Misogyny often involves distinguishing between “good” and “bad” women, by the lights of their conformity to patriarchal norms and values. So, at the highest level of generality, it’s not surprising that women who aspire to be “good” have social incentives to distance themselves from a woman deemed “bad,” as Clinton often was, and to publicly participate when she was ostracized and punished for supposed moral crimes and misdemeanors.
…Researchers had male and female participants rate a newly appointed female vice president, described in a personnel file, on measures of hostility, antisocial traits, and overall likability. Both male and female participants were prone to punish her, socially, by inferring norm violations—for example, manipulativeness, coldness, aggression—unless given specific information about her feminine virtues and good behavior.
…Women are supposed to give everyone around them personal care and attention, or else they risk seeming nasty, mean, unfair, and callous. But, of course, that’s an impossible mandate when you’re running for president. And, in general, the larger and more diverse a woman’s audience or constituency, the more she will tend to be perceived as cold, distant, “out of touch,” negligent, careless, and selfish, in view of these norms of feminine attentiveness. No such listening skills need be demonstrated by her male counterparts, however. Indeed, when it came to Trump, they could hardly have been less so.
…Now consider prejudice against women in certain social positions—those aspiring to masculine-coded power positions, as in politics. Part of what this may involve is moral prejudgment in line with widely disavowed, but not yet defunct, gendered social mores. Someone like Hillary Clinton is frequently cast in the moral role of usurper. And unsurprisingly so (which is of course not to say justifiably); she threatens to take men’s historical place or steal their thunder. If she wins, the game is rigged. She could not have won it fairly. And her behavior and she herself seems to be careless, shady, and crooked (so the thought continues).
Women in positions of unprecedented political power, or right on its cusp, are also prone to be perceived as rule-breakers generally. They are not to be trusted to stay in line, or respect law and order. These perceptions are understandable, because they’re not baseless so much as defunct: these women are breaking the rules of an unjust patriarchal system that is still in the process of being dismantled. Someone like Clinton was breaking rank; she was out of order relative to nominally passé, but entrenched, social hierarchies wherein only men could aspire to highest political office. And women were expected to defer to and support, not compete with, them. Her defection from this role may hence seem like treason or betrayal—and reacted to in ways both bewildered and bewildering, both threatened and threatening.

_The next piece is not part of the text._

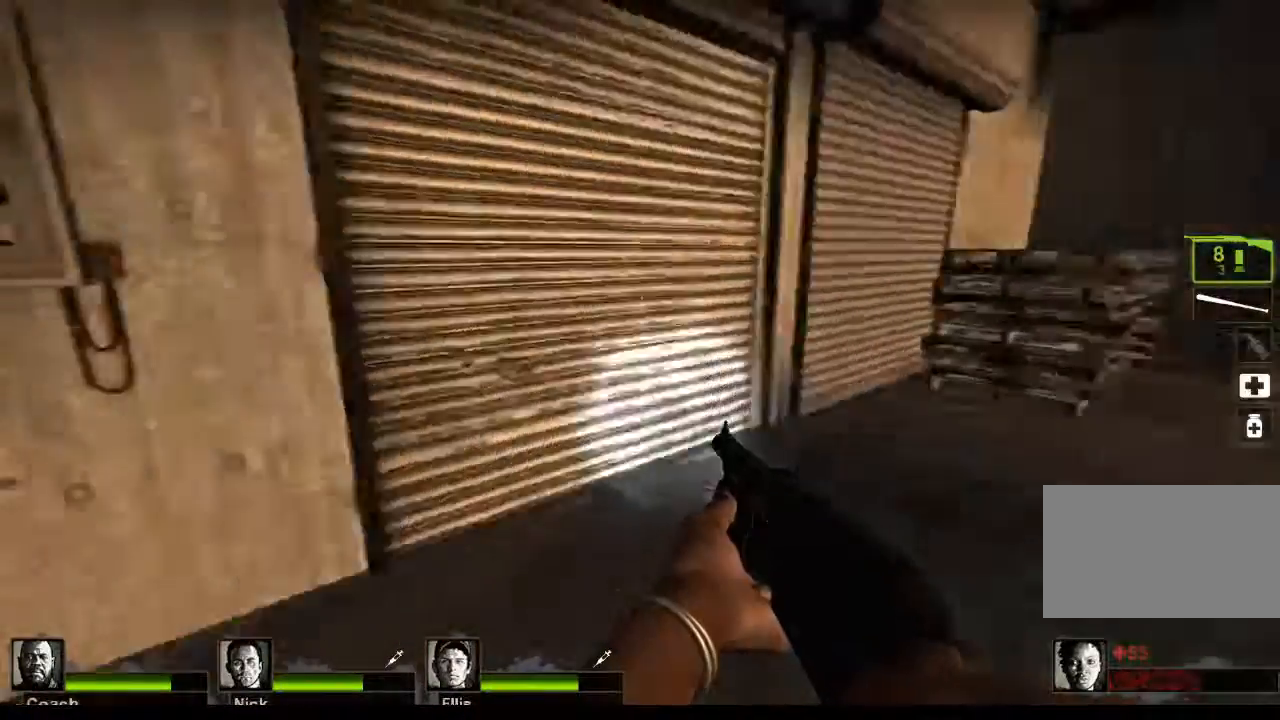
{"keys": [], "mouse": [], "events": [[133, "d", "up"]]}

In view of this, a woman who has done nothing wrong in moral and social reality (i.e., relative to fair and egalitarian standards) may be subject to moral suspicion and consternation for violating edicts of the patriarchal rulebook. And her behavior may then be cast as dangerous, suspicious, risky, or deceptive, in line with moral verdicts already rendered. The latter judgments drive the former, rather than the reverse. It just seems like she’s up to something; what being a matter for discovery—or invention.
…Consider then FBI director James Comey’s remark that Clinton was “extremely careless” in her handling of her emails, and that she exposed the American people to serious risks from “hostile actors” while traveling overseas. Both the description itself and its subsequent uptake were clearly inflated. The idea that Clinton was so careless as compared to other politicians seems driven by a tacit moral judgment, a prior conviction that she was guilty, rather than an unbiased assessment of the evidence.

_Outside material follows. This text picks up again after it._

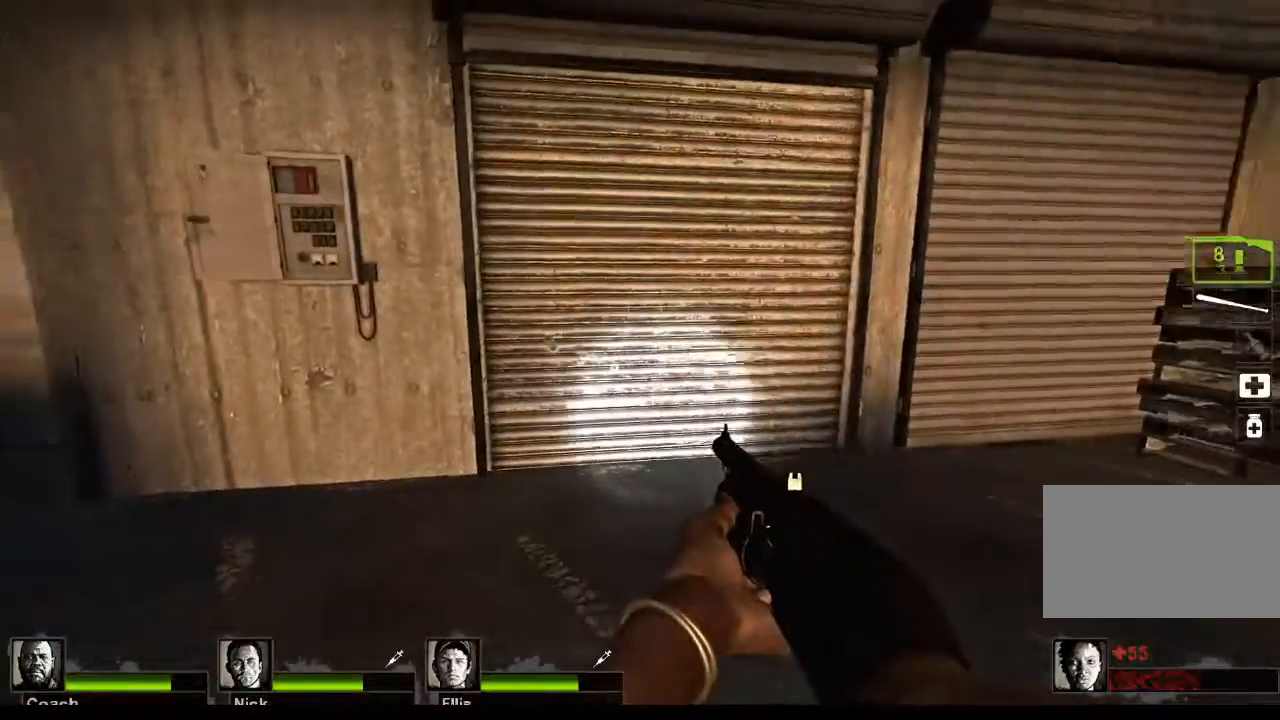
{"keys": [], "mouse": [], "events": []}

…Donald Trump’s vice president, Mike Pence, also voted for the war in Iraq. But according to Trump, Pence was entitled to make such mistakes “every once in a while.” “She’s not?” CBS’s Lesley Stahl asked Trump, of Clinton. “No. She’s not,” was Trump’s full answer. “Got it,” Stahl blinked, and proceeded with the interview.
… more inclined to see women in positions of authority as posers and imposters compared with their male counterparts.
Suppose that this is true: that so-called imposter syndrome is sometimes in the eye of the beholder of female as compared with male professors, in their positions as moral and intellectual authority figures. This hypothesis could help to explain why Bernie Sanders was preferred by many millennials to Hillary Clinton by such a large margin, in no small part due to differential perceptions of their integrity, sincerity, and authenticity, and seemingly in excess of the political and moral differences between the two of them—especially after it was clear that the insinuations about Clinton’s dishonesty and untrustworthiness came to essentially nothing (Abramson 2016).